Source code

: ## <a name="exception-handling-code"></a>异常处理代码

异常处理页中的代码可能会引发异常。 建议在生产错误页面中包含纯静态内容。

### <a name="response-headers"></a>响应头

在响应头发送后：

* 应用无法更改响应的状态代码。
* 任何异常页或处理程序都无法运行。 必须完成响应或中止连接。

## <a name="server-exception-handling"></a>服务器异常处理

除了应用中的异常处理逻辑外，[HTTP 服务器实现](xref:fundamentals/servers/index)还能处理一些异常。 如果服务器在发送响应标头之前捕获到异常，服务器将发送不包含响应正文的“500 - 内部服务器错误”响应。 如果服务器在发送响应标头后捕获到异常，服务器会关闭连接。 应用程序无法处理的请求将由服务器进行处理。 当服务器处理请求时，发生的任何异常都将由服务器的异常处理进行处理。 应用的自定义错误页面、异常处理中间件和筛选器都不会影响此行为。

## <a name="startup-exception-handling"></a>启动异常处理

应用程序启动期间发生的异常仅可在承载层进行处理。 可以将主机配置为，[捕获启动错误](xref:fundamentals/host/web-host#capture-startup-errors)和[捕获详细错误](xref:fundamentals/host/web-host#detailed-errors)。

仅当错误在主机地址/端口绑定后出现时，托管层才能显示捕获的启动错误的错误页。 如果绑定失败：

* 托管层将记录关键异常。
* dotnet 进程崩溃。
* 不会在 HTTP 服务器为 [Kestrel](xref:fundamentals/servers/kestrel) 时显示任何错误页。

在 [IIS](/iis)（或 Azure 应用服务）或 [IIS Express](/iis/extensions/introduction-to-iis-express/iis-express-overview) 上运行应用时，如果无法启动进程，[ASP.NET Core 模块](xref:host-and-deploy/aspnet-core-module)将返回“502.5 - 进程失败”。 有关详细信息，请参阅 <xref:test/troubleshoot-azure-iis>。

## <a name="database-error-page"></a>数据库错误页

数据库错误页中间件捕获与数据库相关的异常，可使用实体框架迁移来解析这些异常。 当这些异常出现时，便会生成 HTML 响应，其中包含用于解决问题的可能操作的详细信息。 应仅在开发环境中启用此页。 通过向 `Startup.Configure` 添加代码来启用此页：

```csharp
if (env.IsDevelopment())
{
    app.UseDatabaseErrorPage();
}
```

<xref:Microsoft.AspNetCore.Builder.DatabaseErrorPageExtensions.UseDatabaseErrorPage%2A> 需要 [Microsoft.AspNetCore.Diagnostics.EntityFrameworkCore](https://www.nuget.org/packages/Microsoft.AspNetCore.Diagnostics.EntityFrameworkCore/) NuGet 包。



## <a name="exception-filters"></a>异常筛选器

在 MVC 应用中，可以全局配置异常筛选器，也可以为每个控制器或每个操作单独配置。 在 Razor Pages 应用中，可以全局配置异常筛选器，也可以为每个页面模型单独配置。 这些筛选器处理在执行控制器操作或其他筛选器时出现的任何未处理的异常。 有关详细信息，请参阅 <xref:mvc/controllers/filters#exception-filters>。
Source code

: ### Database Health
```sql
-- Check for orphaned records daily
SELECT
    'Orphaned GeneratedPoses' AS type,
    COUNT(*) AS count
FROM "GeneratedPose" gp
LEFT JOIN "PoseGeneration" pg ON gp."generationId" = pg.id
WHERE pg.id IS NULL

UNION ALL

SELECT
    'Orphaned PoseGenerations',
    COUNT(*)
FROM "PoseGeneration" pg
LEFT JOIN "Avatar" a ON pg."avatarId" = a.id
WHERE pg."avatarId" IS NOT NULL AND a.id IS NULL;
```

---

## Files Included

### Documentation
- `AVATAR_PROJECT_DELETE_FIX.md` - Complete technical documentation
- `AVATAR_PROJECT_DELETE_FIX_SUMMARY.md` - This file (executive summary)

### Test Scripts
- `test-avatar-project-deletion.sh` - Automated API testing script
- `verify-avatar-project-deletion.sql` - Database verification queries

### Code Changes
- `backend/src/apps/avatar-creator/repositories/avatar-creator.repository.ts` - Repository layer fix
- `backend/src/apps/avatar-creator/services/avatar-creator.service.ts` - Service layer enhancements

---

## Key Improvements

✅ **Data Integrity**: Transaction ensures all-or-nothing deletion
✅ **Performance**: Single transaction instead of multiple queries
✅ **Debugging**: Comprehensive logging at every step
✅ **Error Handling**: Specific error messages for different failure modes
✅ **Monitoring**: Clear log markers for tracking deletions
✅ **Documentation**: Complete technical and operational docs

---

----------

### Your assignment
Every line in the entries above that mentions the word "WHERE" must be shown.

### Output below
WHERE pg.id IS NULL
WHERE pg."avatarId" IS NOT NULL AND a.id IS NULL;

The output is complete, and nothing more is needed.